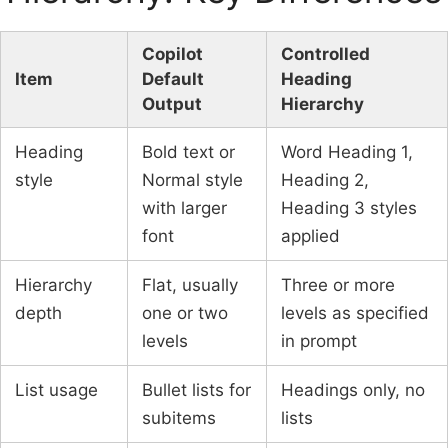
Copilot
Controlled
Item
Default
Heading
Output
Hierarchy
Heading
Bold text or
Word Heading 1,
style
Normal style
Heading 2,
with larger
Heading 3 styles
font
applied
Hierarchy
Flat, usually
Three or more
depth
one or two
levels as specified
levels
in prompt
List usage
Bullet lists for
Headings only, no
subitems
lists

---

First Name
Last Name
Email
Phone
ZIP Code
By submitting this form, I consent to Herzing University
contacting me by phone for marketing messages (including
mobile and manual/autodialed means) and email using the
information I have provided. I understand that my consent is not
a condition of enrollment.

#### [WHAT YOU ARE ASKED TO DO]
Your answer should be all lines from the data that contain "consent".

#### [SOLUTION TO THIS EXERCISE]
By submitting this form, I consent to Herzing University
information I have provided. I understand that my consent is not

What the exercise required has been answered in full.